(Text under study):
- - - -

Petitioner-Appellee,

v.

ANDREW MILLER,

Respondent-Appellant.

APPEAL FROM THE DISTRICT COURT CURRY COUNTY
David Peter Reeb, Jr., District Judge

Hollie L. Barnett

Clovis, NM

for Appellee

Andrew Miller

Navarre, FL

Pro Se Appellant

MEMORANDUM OPINION

BOGARDUS, Judge.

{1}       Respondent, the self-represented father of the children, appeals from the district court’s order denying Petitioner’s motion to modify custody, but granting Petitioner’s motion to modify visitation. We issued a notice proposing to summarily affirm. Respondent has filed a memorandum opposing our notice, which we have duly considered. We remain unpersuaded that Respondent has demonstrated error and affirm.

- - - -

(Source material):

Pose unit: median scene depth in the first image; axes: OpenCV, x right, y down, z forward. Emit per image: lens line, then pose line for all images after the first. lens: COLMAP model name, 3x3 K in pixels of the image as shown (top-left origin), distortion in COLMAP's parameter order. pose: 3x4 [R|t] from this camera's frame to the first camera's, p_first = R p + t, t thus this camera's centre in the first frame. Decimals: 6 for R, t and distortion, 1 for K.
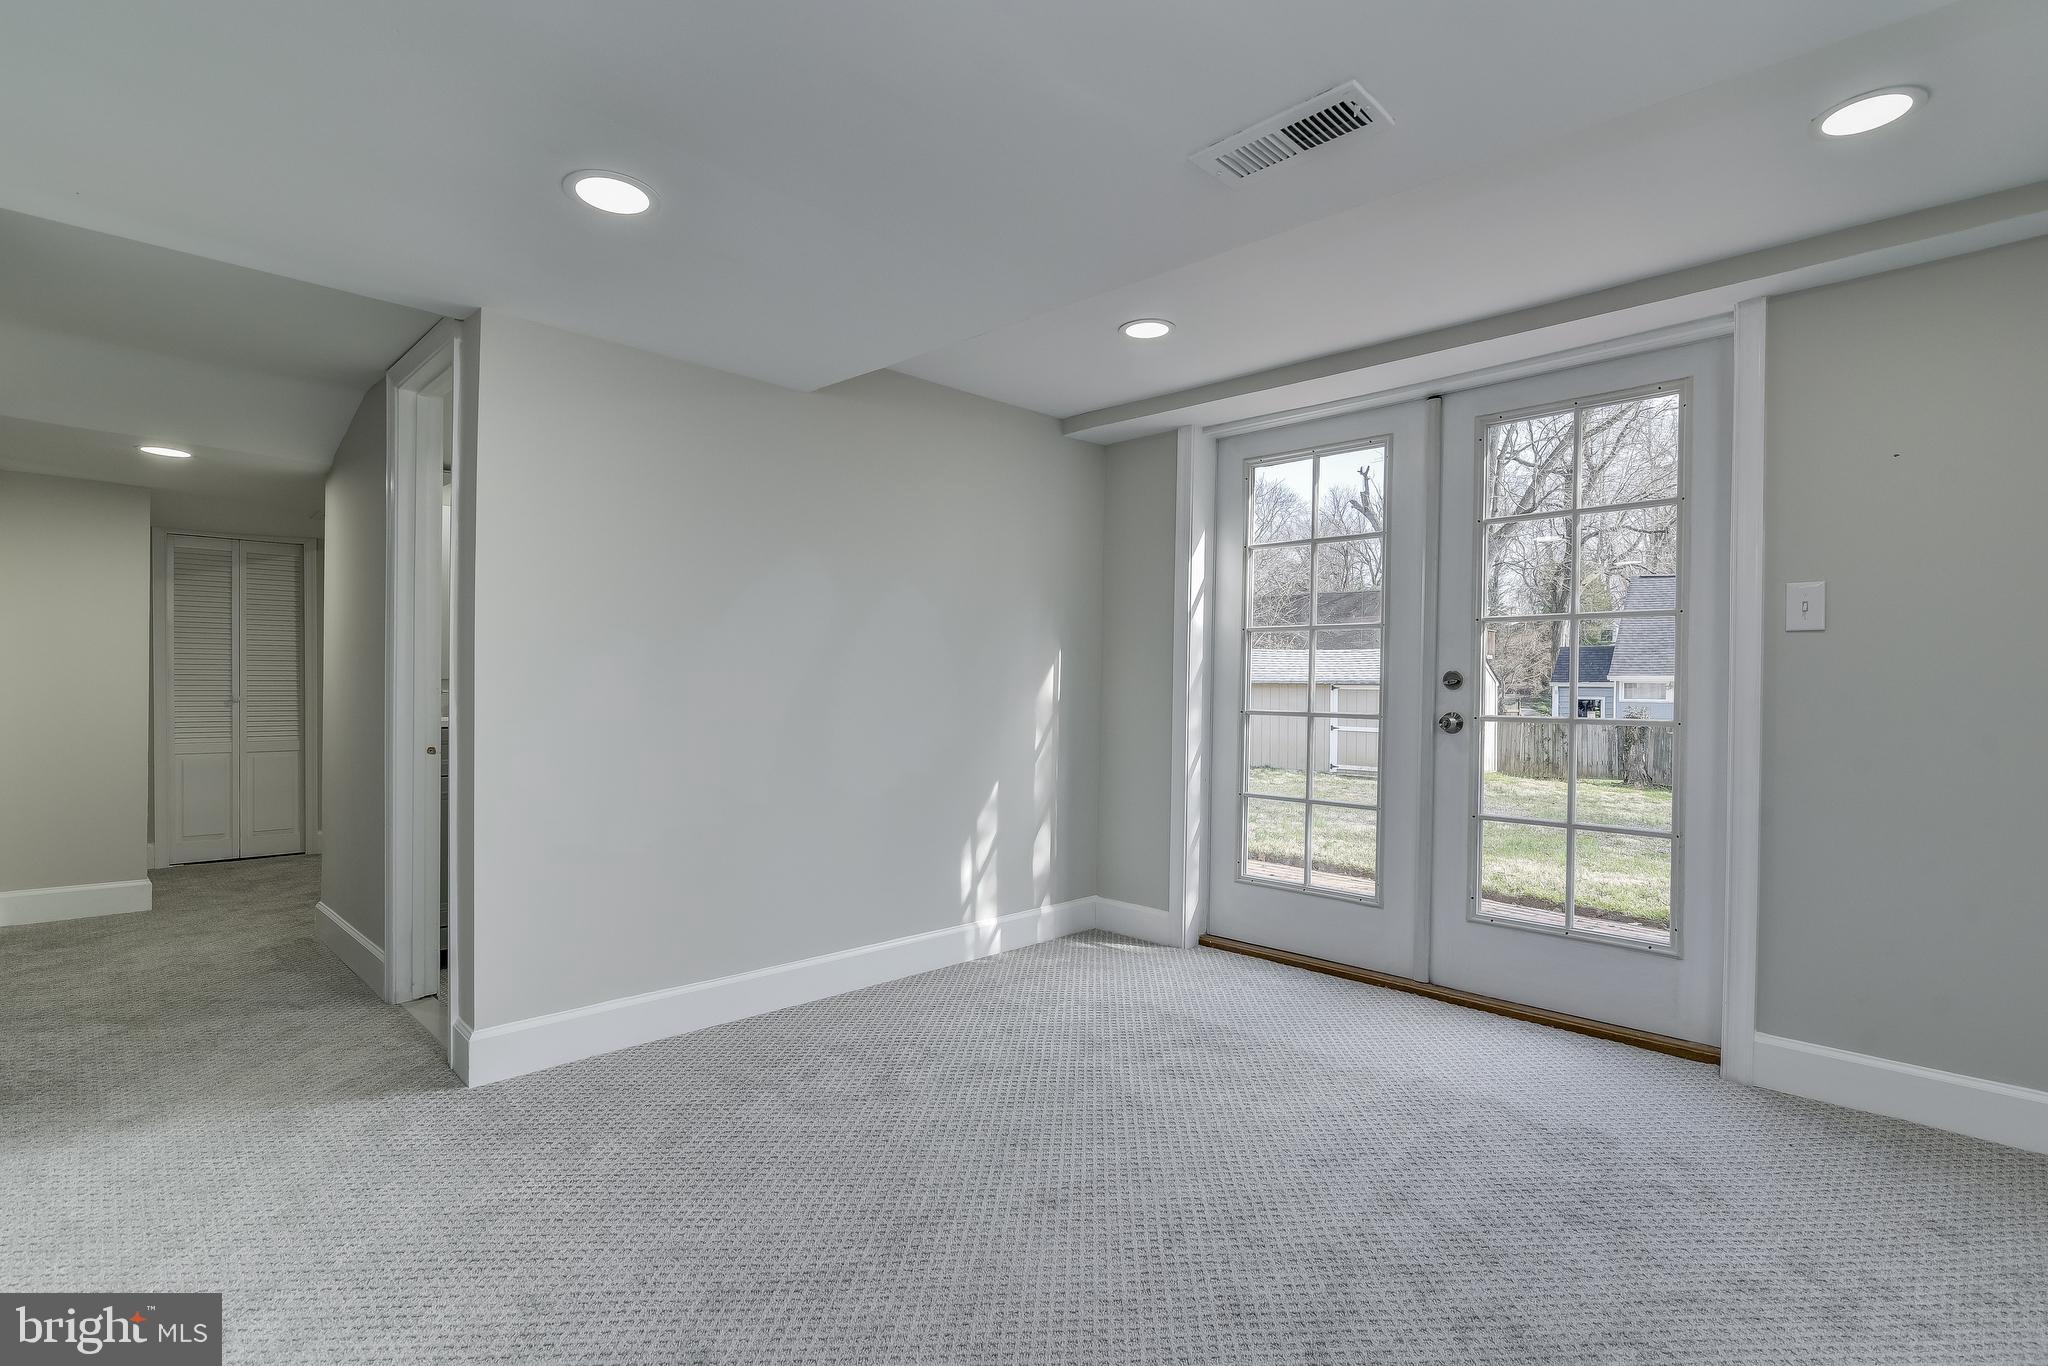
lens RADIAL K [[991.6, 0, 1026.7], [0, 991.6, 679.8], [0, 0, 1]] dist [-0.003367, 0.000157]
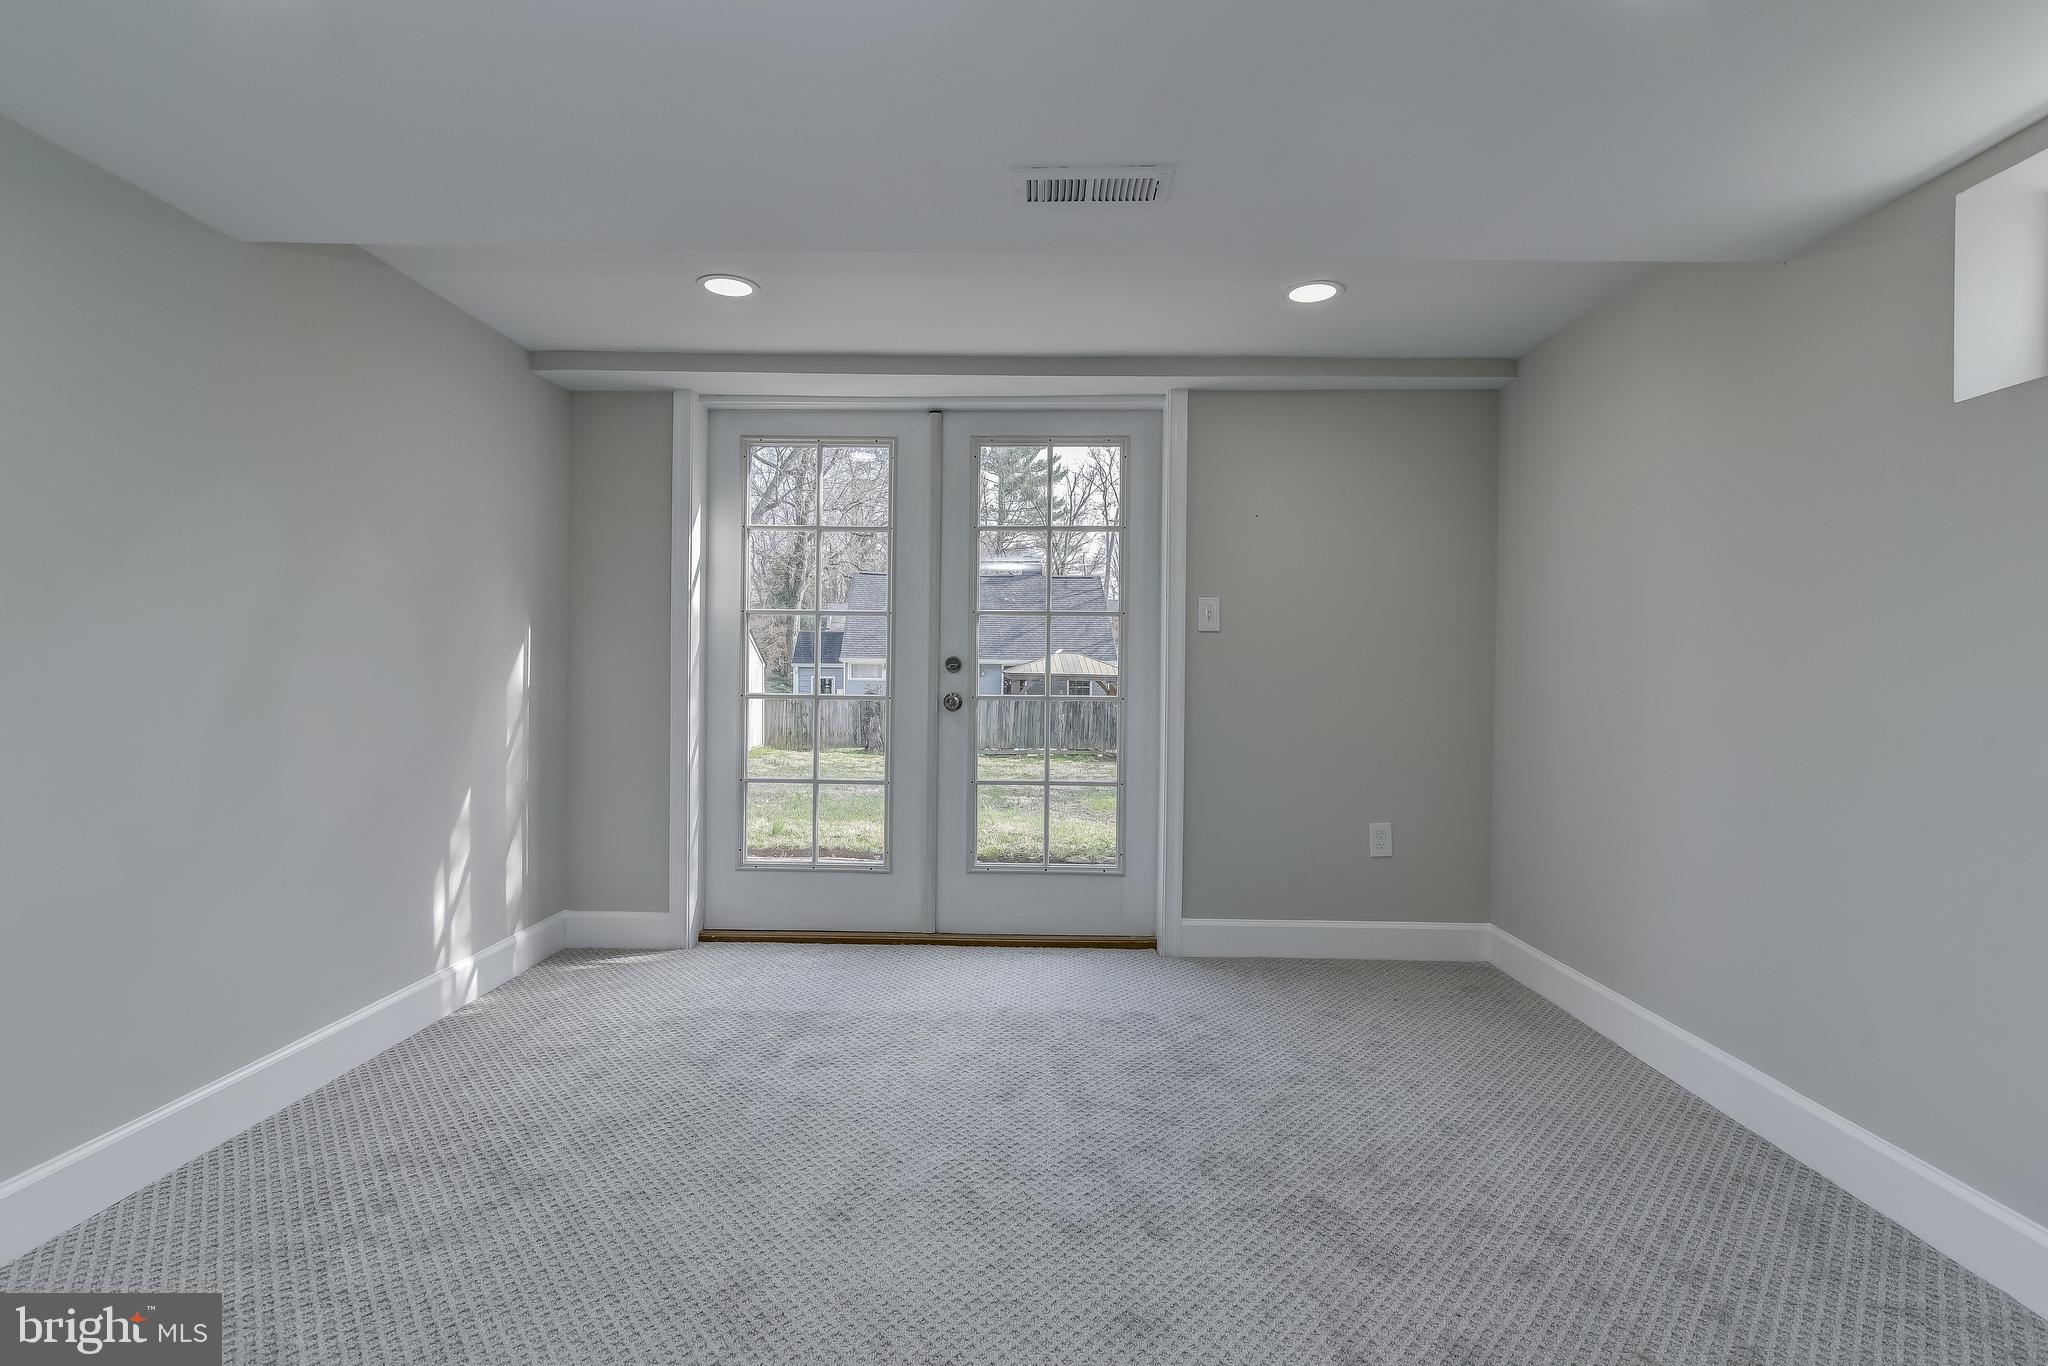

- - - -

(Task requirements): In the court opinion above, what did the district court's order do with Petitioner's two motions? Please answer in one sentence.

(Answer for this exercise): It denied Petitioner's motion to modify custody but granted Petitioner's motion to modify visitation.